Drawn To Life: Two Realms Hands On Preview (Steam)
The quirky Raposa and your drawn hero return in Drawn to Life: Two Realms, the next installment in the beloved franchise! Uncover the mystery of the Shadow and save Mike and his friends.
Pros:
- Cartoon pixel art graphics.
- 1283MB Download size.
- Steam achievements.
- Full controller support.
- Graphics-fullscreen and resolution.
- Create your own character using the powerful creator where it goes all Mario Paint allowing you to draw whatever you want on a grid. You get tools like stamps, paint fill, etc.
- Platformer puzzler and creative gameplay.
- Belleview and Rapovill-free roam and find shards, stars, coins, and other rewards along with picking up missions. You get an arrow to help navigate.
- Imagination-you go into people’s minds and do a series of platforming and puzzle levels. (sounds more graphic than it actually is-you do puzzle and platform levels that’s it)
- Your character loses armor/parts as you take damage.
- Basic tutorial pop-ups as you play.
- Different level goals like defeat all enemies, place traps and enemies to make it to the goal, and straight-up platforming.
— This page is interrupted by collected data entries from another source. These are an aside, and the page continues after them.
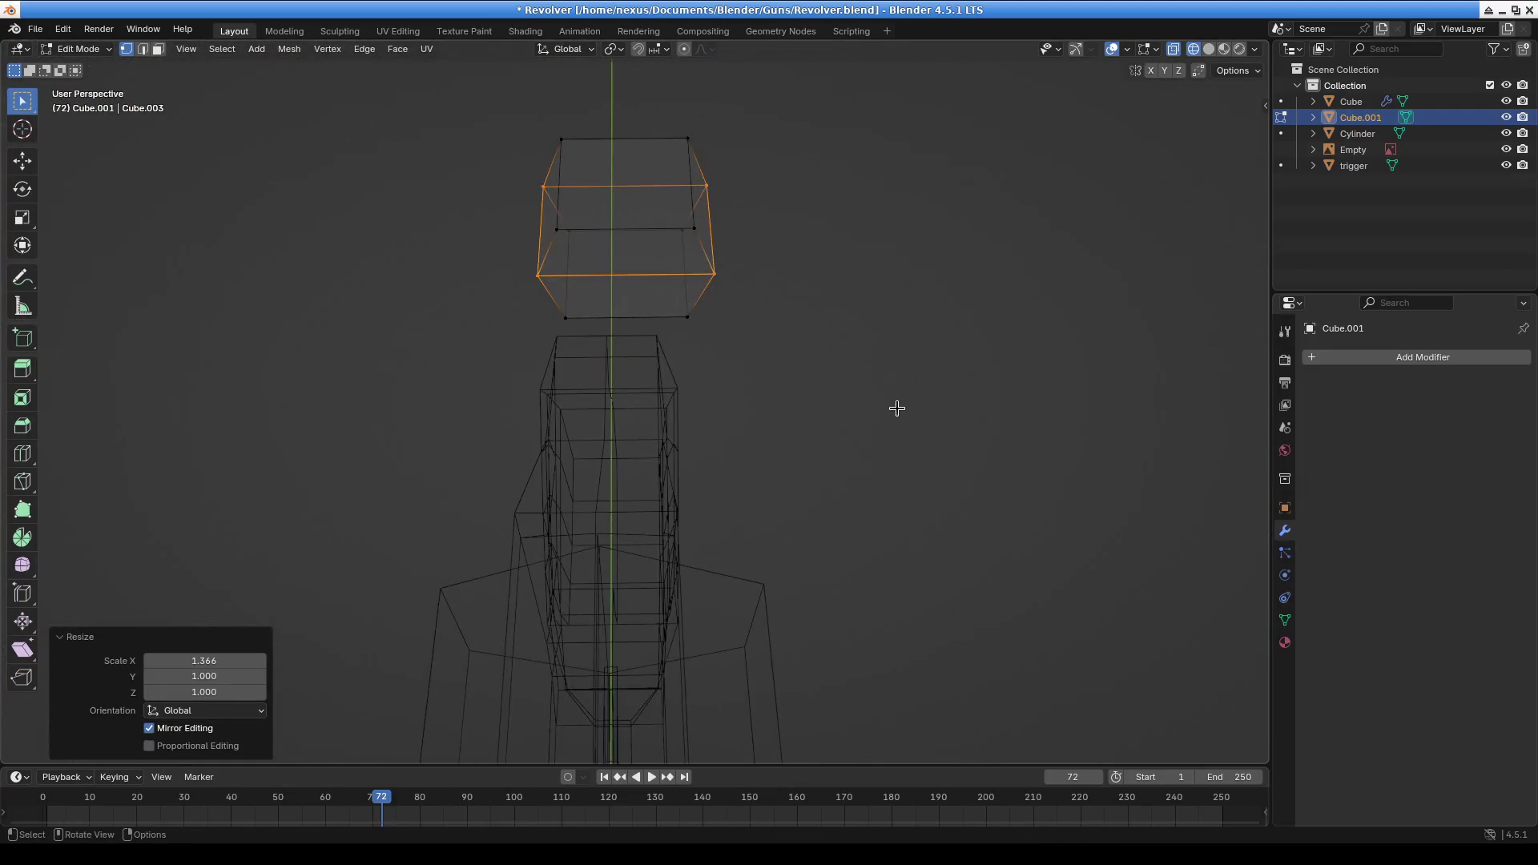
Select the whole block and narrow it along the X axis
key(a)
key(s)
key(x)
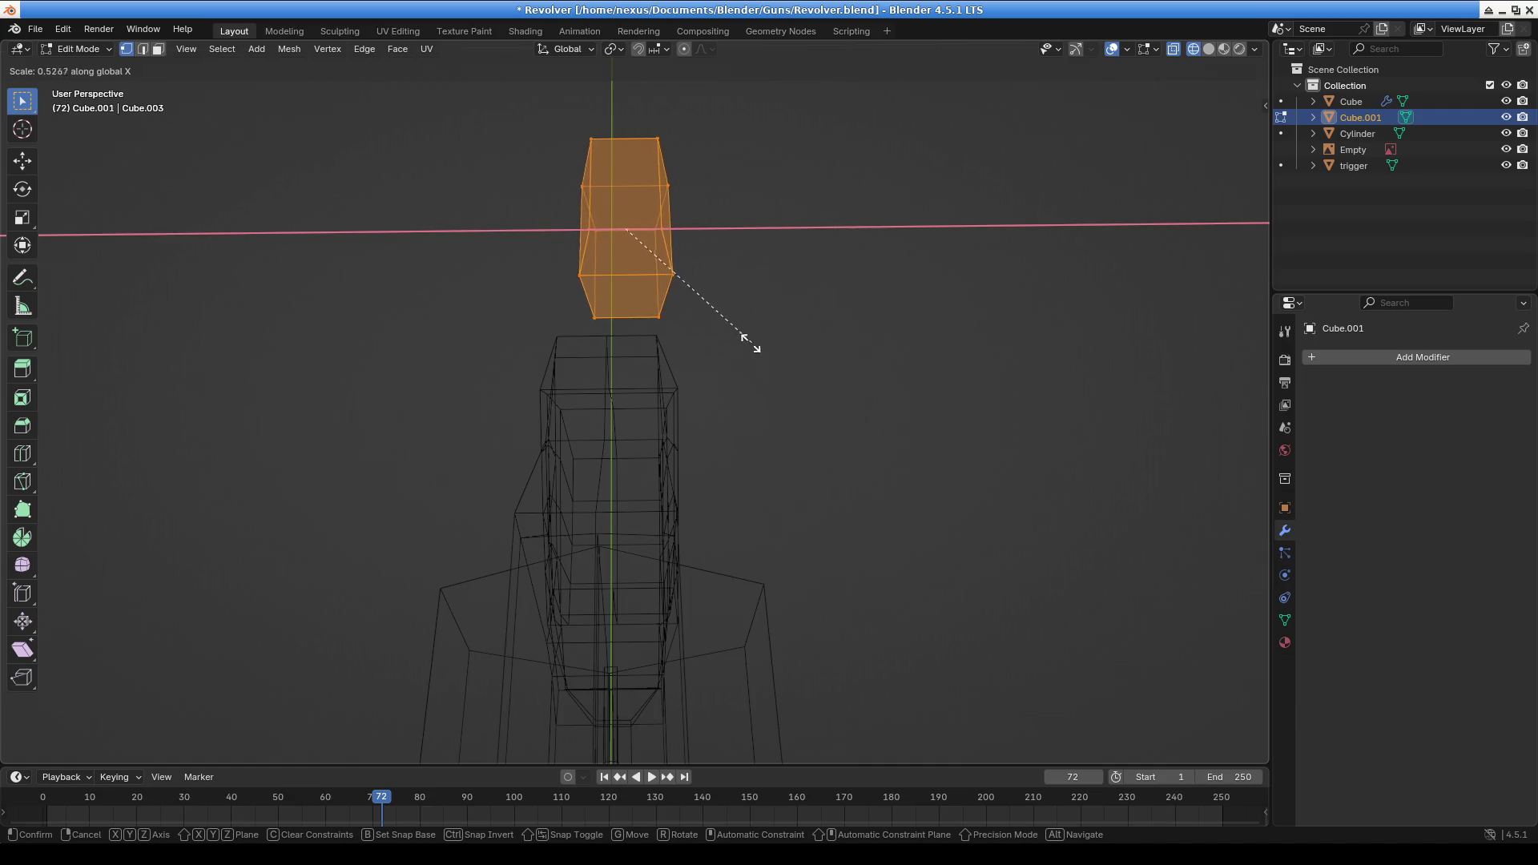
click(731, 337)
mouse_move(704, 270)
middle_down()
mouse_move(728, 299)
mouse_move(596, 194)
mouse_move(704, 213)
middle_up()
Select the middle edge loop and widen it along X to 1.616
click(706, 216)
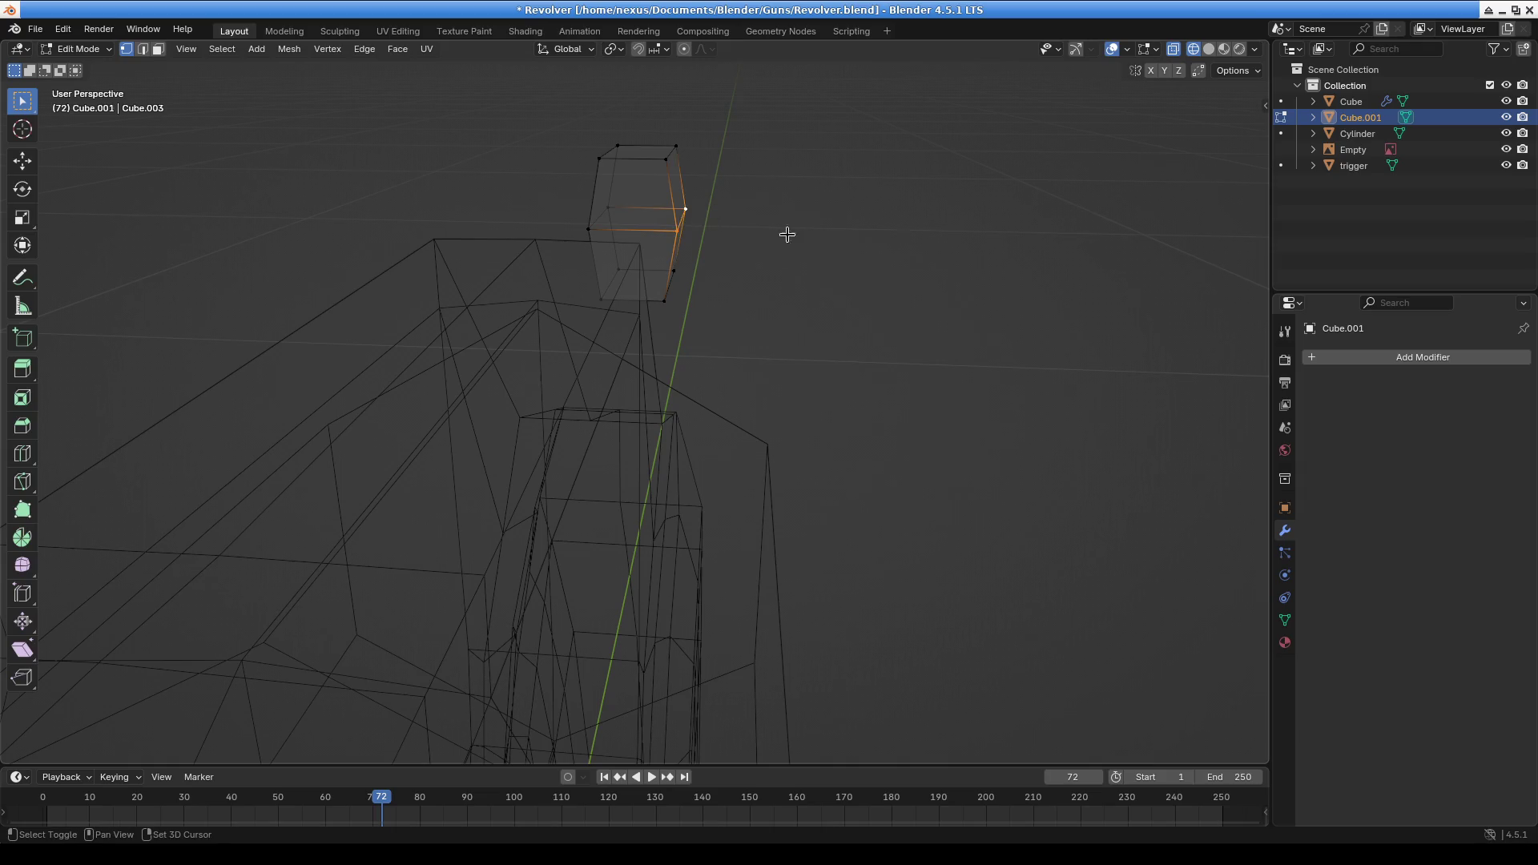
alt+click(595, 231)
key(s)
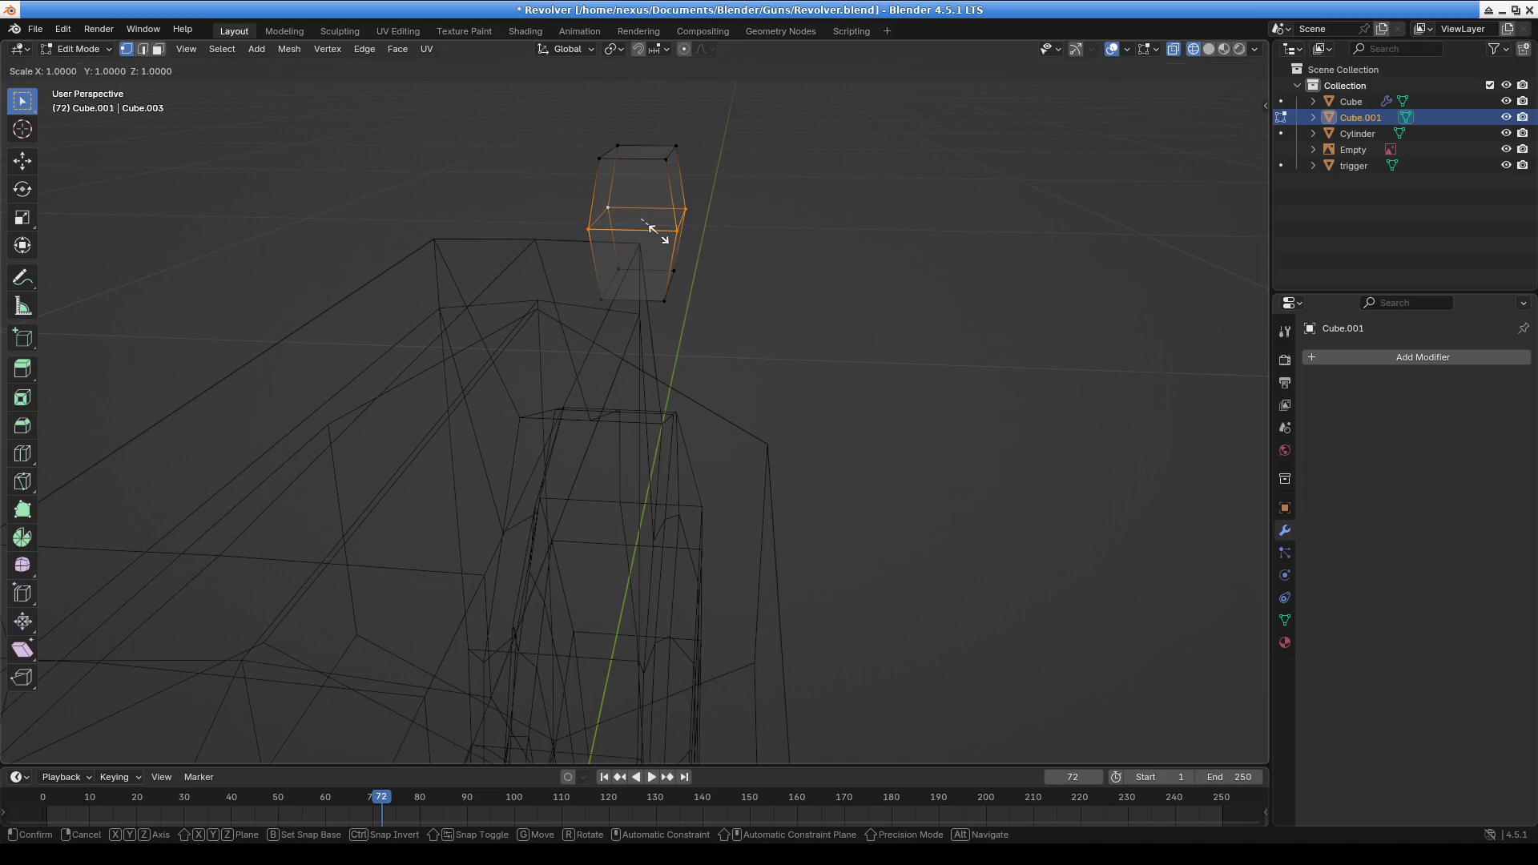
key(x)
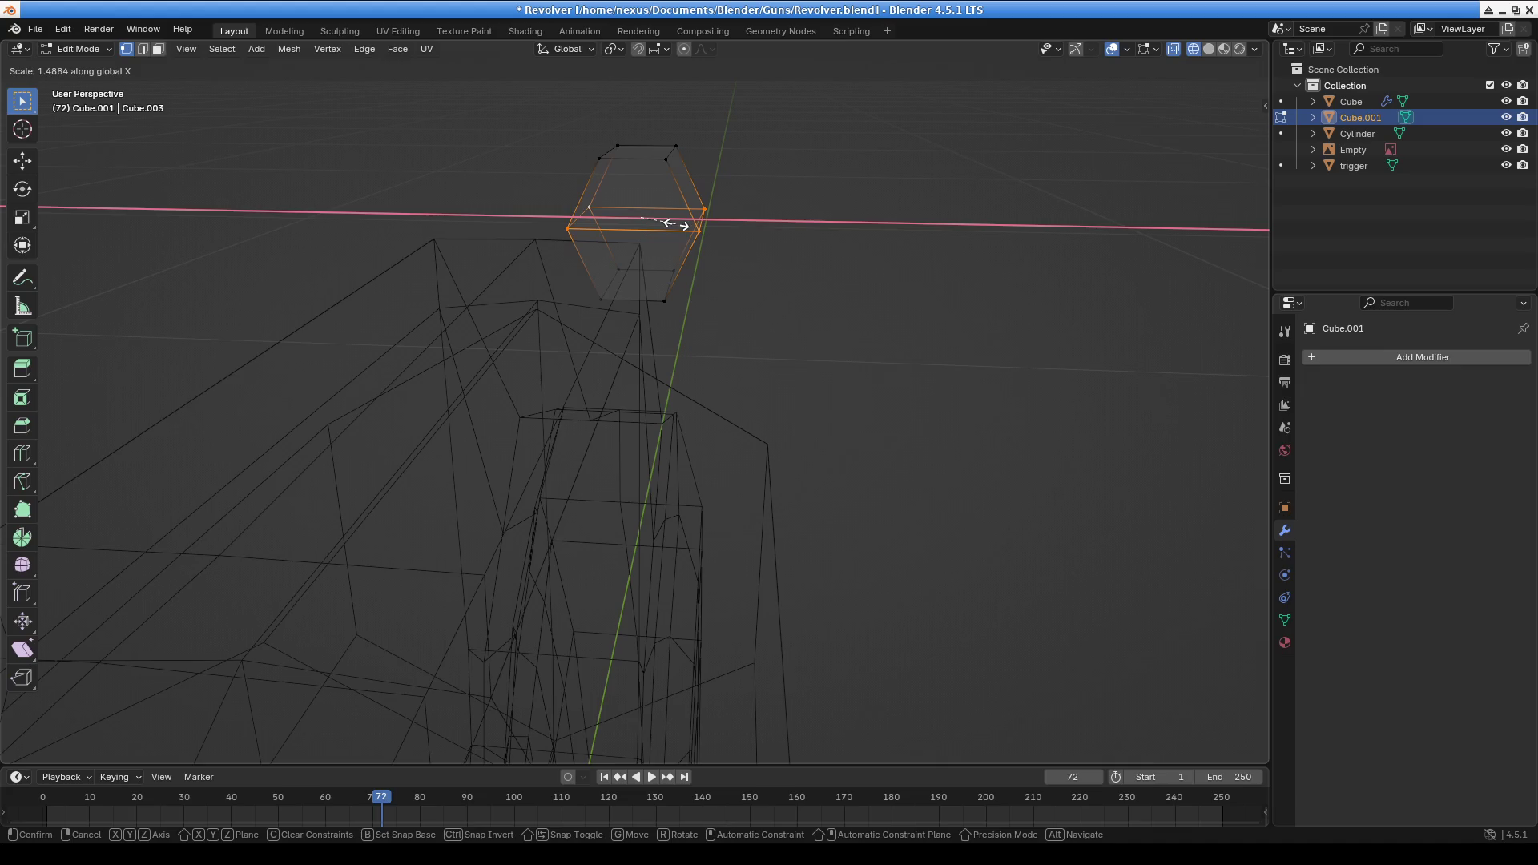
click(681, 224)
mouse_move(685, 226)
middle_down()
mouse_move(772, 247)
mouse_move(1000, 202)
mouse_move(886, 224)
middle_up()
key(s)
- Uses physics for jumps like jump on an enemy to go higher.
- Day/night cycle.
- Change your character via the creator whenever you want outside of imaginations.
Cons:
- Minimal graphic settings.
- Only one control layout.
- Can’t skip cutscenes.
- No voicework during cutscenes.
- Slow starter.
- No explanation or tip pop-ups in the character creator menu.
- Takes a while to get going.
- Never sure if it’s saved.
- The character editor is better with a mouse as the pad can be a bit clunky.
- No pause button or restart button when in a level.
Summary
How this game plays out is you can explore the two worlds town hubs (Belleview and Rapoville) and can find shards, coins, and get missions from the many residents. Missions are called imaginations and, well this will sound graphic but it’s not like that, it’s just a series of words they say, you go into someone’s head and play a series of puzzle platformers. These levels have set goals like get to the door, kill all enemies, or a puzzle type variant whereby you have a number of elements to place in the level to help aid getting to the exit. The drawing part is that at the start you get free reign to draw and create your character however you see fit and add stickers for a bit more flair, it’s all playing out over grids to make drawing easy and parts of the body are broken up to make it simpler. They do give you a default body so don’t fret if you can’t be arsed, overtime you get new stickers so you can just whack them on. Gameplay-wise and it’s just a slow-paced game whereby you talk to someone, instantly forget what they said, and then do 3 levels to open the next mission. The platforming part is basic but fine, the puzzle elements are good if you are into them but being up against it time-wise it soon outstayed its welcome. Walking around town is fine but again slow-paced and kinda uneventful. I personally just found it all slow and unengaging, I will give it a bit more time in case it opens up more but to be honest, it seems petty stuck in its way and the fact you don’t even get a restart or pause menu tells you everything. The takeaway is that Drawn To Life Two Realms is a simple platforming with puzzle elements where you can occasionally do some drawing and make it your own but the slow pace and game structure holds it back.